My Cousin Connection to the Artist on the Wall

In the late 1960s I was photographed on my parents' sofa with a little friend I'd been babysitting. On the wall of our living hung this painting by James Guilford Swinnerton. A decade earlier my parents had re-decorated our living room and purchased that painting along with the two shown in this photograph below of me, my twin brother Dennis and our cousins as we entertained our grandparents one Christmas Day.
Here are representations from the internet of two of those prints.

On Wikipedia we find this information about James Swinnerton: "James Guilford Swinnerton (Nov 13, 1875-Sep 8, 1974) was an American cartoonist and a landscape painter of the Southwest deserts. He was known as 'Jimmy' to some and 'Swinny' to others.

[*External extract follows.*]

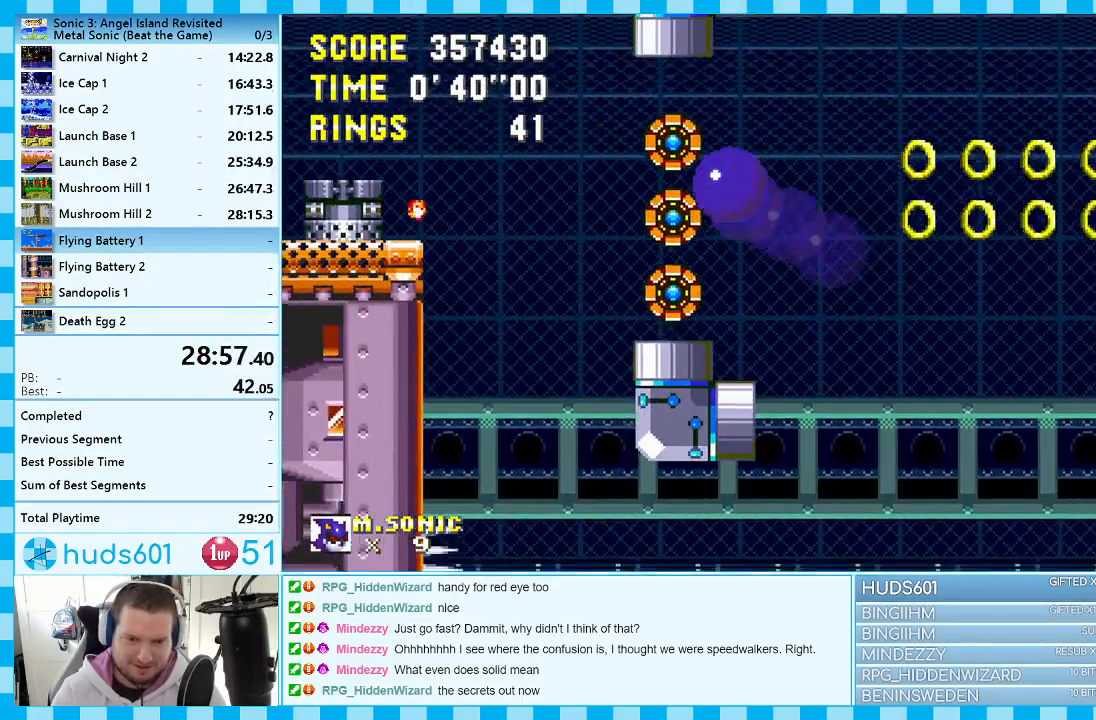
{"buttons": ["DPAD_LEFT"], "events": [[383, "A", "up"]]}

He signed some of his early cartoons 'Swin', and on one ephemeral comic strip he used 'Guilford' as his signature. Experimenting with narrative continuity, he played a key role in the development of the comic strip at the end of the 19th century."
As I was researching some of my ancestral lines a few years ago, I noticed James Swinnerton's name in my database! I was quite surprised. From that research, I was able to develop this chart, showing my connection to him. 
Starting at the left, you can see that James G. Swinnerton was married to Gretchen Staples, daughter of William and Maud (Parshall) Staples. William and Maud's great-granddaughter Gretchen Lillich (through their daughter Lourena Staples Evans) is my 2nd cousin through my Becker ancestry, as shown at the right of the chart. My maternal grandmother is Nannie (Becker) Flanders. Her sister Mabel (Becker) Lillich is the grandmother of Gretchen (Lillich) O'Hagan. 
Gretchen (Lillich) and John O'Hagan 
Mabel Mary (Becker) Lillich
 While I may not technically be related to the artist James G. Swinnerton, he was my 2nd cousin's granduncle, and that's close enough for me. I had no idea, nor did my parents, that the artist whose work hung on our living room walls for two decades was ancestrally connected to me and my brother. As someone who was interested in our family history, my dad would have loved to have known that.